Rinse the wholegrain rice in cold water.
While the fish is cooking, melt some butter in another saucepan and gently soften the onion (or celery), add the curry powder and cook for another minute or two. Remove from the heat and add the rice.
The fish should be cooked by now. Drain the liquid that the fish was simmered in and use this for the rice mix. Pour the liquid over the rice, return to the stove and cook as normal. Keep any spare liquid in case the liquid boils away before the rice has cooked. Cook until the rice is soft to eat.
If using eggs, hardboil them. Then peel and chop them.
While the rice is cooking, flake the fish removing any bones and discarding the skin.
Put the flaked fish into a large mixing bowl. Chop the parsley finely and add to the bowl. If using them, add the chopped hard boiled eggs. Next cut the prawns into three and add them to the bowl.
Once the rice is cooked, put this into the bowl as well and mix all togther thoroughly using a wooden spoon.
Divide the mix into four or five portions. Add slivers of butter to the top and enjoy with steamed vegetables.
This recipe was adapted from Delia Smith’s Buttery Kedgeree recipe found in her Complete Cookery Course. My version was printed in 1996.

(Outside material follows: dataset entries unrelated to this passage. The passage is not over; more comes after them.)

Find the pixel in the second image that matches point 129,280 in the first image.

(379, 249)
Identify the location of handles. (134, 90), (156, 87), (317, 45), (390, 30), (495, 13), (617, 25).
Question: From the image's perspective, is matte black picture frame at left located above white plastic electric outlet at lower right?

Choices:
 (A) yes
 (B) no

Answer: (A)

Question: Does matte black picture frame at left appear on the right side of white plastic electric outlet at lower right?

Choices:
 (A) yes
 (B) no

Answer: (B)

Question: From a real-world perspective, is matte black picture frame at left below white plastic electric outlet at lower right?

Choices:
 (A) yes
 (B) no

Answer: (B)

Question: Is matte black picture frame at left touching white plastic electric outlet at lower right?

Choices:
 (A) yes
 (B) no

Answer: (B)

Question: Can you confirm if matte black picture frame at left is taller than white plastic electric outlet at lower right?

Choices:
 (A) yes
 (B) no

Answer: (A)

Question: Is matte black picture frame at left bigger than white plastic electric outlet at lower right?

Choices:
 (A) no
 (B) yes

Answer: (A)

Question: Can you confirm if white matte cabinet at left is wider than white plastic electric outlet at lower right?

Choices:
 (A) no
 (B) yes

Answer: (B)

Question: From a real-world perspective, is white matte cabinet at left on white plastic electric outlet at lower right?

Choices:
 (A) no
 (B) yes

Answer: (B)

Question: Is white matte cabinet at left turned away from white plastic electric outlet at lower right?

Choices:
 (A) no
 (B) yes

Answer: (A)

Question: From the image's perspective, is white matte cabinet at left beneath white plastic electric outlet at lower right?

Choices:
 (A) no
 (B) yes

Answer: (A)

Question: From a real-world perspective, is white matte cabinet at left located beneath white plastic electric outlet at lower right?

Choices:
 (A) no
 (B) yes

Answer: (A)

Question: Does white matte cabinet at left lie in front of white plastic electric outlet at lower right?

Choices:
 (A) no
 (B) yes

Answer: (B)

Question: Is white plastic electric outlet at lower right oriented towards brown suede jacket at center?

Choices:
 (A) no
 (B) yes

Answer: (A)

The Christmas cake was iced a couple of days ago. I used royal icing and bought a couple of packs of it rather than making it from scratch.
I had help from my daughter and grandson – the same ones that made the cake with me.

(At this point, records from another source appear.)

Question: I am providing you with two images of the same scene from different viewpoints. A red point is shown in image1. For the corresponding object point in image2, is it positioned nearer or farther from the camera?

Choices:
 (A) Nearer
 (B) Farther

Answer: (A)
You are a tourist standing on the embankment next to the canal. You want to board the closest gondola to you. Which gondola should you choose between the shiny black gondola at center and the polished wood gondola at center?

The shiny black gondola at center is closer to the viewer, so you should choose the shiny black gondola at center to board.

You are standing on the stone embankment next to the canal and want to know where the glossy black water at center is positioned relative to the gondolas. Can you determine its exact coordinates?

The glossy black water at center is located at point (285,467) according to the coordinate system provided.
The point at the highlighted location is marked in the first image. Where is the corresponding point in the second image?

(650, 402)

To make the royal icing you just add water and beat it until smooth using a wooden spoon. We then poured it onto the top of the cake, trying out adding a ski slope but then just smoothing it on the sides using a round-ended knife.
Then the decorations. I had some modelling icing paste and we used that to make snowmen. We made a pond for the snowmen to stand around using icing sugar and blue food dye. Unfortunately we made the icing too thin so what started as a pond became a waterfall.
I had also bought some ready-made icing decorations.
As you can see we found it hard to stop adding more and more decorations – I don’t know who added the most – my daughter or my grandson!!
The cake is now in a cardboard cake box with the icing drying, ready to cut and eat on Christmas day. I can’t wait! Happy Christmas to everyone.